The "Original" Beignets at Cafe Du Monde
I know I already said this was a great dinner, but it really was! As we scooped up spoonful after spoonful of this mesmerizing dish, images of past trips to the “Big Easy” filled our minds: strolling through the Garden District admiring the beautiful old homes, smelling the magnolias and gardenias growing tall in the yards, dusting the powdered sugar off our laps as we dive into a basket of beignets at Cafe du Monde, enjoying a big yummy chilled Hurricane at Pat O’Brien’s. On Monday night, along with almost every other New Orleans citizen, we too followed tradition and relished this delicious dish.

As I mentioned, there are a variety of ways you can make your red beans and rice, some add smoked sausage, or more specifically, Andouille or toss in a little savory Tasso ham.  Some cooks add bay leaves, or other spices, it really is up to your own palate, as long as you keep the trinity!
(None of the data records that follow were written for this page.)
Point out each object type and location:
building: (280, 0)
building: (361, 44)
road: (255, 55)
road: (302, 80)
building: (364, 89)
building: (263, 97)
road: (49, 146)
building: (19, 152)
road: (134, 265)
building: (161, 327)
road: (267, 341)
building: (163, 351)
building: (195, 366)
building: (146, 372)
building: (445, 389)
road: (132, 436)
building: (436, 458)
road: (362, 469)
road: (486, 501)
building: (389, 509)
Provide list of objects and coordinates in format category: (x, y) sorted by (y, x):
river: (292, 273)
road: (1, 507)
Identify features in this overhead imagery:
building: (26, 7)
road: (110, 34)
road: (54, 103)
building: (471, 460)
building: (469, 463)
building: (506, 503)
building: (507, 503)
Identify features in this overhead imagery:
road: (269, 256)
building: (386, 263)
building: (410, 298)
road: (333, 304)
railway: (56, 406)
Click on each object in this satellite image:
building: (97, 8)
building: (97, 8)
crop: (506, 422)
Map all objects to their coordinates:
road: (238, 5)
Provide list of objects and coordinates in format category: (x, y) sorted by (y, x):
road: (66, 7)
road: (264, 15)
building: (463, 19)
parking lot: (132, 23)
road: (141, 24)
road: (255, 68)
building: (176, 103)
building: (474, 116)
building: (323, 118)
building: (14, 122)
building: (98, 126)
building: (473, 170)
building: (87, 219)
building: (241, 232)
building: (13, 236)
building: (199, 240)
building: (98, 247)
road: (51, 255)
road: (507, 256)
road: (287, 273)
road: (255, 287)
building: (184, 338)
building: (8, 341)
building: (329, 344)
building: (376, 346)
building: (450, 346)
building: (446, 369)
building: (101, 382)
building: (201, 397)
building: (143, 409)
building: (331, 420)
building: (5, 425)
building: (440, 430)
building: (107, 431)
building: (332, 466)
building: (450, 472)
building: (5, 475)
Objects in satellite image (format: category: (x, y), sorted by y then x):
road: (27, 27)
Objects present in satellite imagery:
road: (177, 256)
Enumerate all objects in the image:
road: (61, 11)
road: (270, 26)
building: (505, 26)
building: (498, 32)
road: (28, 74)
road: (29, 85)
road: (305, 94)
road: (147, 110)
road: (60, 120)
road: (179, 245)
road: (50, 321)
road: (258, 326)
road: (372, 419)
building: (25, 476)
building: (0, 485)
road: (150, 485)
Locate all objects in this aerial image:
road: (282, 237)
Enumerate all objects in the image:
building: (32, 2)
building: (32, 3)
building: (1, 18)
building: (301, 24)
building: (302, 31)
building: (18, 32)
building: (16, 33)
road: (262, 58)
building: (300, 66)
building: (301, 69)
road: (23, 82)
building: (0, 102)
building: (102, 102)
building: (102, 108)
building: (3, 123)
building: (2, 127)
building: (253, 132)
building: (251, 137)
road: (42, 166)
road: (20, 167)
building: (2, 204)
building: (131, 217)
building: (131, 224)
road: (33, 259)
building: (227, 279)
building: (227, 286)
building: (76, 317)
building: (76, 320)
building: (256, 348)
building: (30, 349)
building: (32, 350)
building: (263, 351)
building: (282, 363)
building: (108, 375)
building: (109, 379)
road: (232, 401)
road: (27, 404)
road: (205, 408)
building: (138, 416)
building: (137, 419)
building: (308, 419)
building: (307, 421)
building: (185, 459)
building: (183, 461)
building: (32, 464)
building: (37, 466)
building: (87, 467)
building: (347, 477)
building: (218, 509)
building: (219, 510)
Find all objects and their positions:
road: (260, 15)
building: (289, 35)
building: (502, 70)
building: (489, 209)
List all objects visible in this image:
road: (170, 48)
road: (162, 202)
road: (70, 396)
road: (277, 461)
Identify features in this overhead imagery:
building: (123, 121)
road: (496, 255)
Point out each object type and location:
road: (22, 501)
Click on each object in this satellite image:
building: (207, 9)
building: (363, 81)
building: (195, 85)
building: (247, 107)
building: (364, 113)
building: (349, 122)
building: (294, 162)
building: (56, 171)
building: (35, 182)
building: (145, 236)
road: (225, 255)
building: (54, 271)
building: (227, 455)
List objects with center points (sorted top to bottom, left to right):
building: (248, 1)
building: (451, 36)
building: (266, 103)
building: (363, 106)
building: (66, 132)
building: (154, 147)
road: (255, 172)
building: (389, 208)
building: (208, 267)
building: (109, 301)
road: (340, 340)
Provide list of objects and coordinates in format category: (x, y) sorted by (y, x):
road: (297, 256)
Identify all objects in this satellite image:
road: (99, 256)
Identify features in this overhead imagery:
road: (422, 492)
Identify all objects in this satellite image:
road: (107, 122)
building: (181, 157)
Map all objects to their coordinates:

Corn Bread in the classic cast iron skillet
With our dinner, I served Jasmine rice and baked a pan of corn bread.  Growing up, corn bread was the one dish my family ate with every dinner, and was one of our main snacks – corn bread and milk. It was the first dish I learned to cook at the ripe old age of 5 years old. My mom taught me... and I can still remember standing on the little kitchen stool stirring all the ingredients following my mom’s directions. 

But this story is for another time.... I have very strong opinions on the proper way to make corn bread.

Well, until next time...
May your kitchen be filled with good food, loving family and friends, and great wine!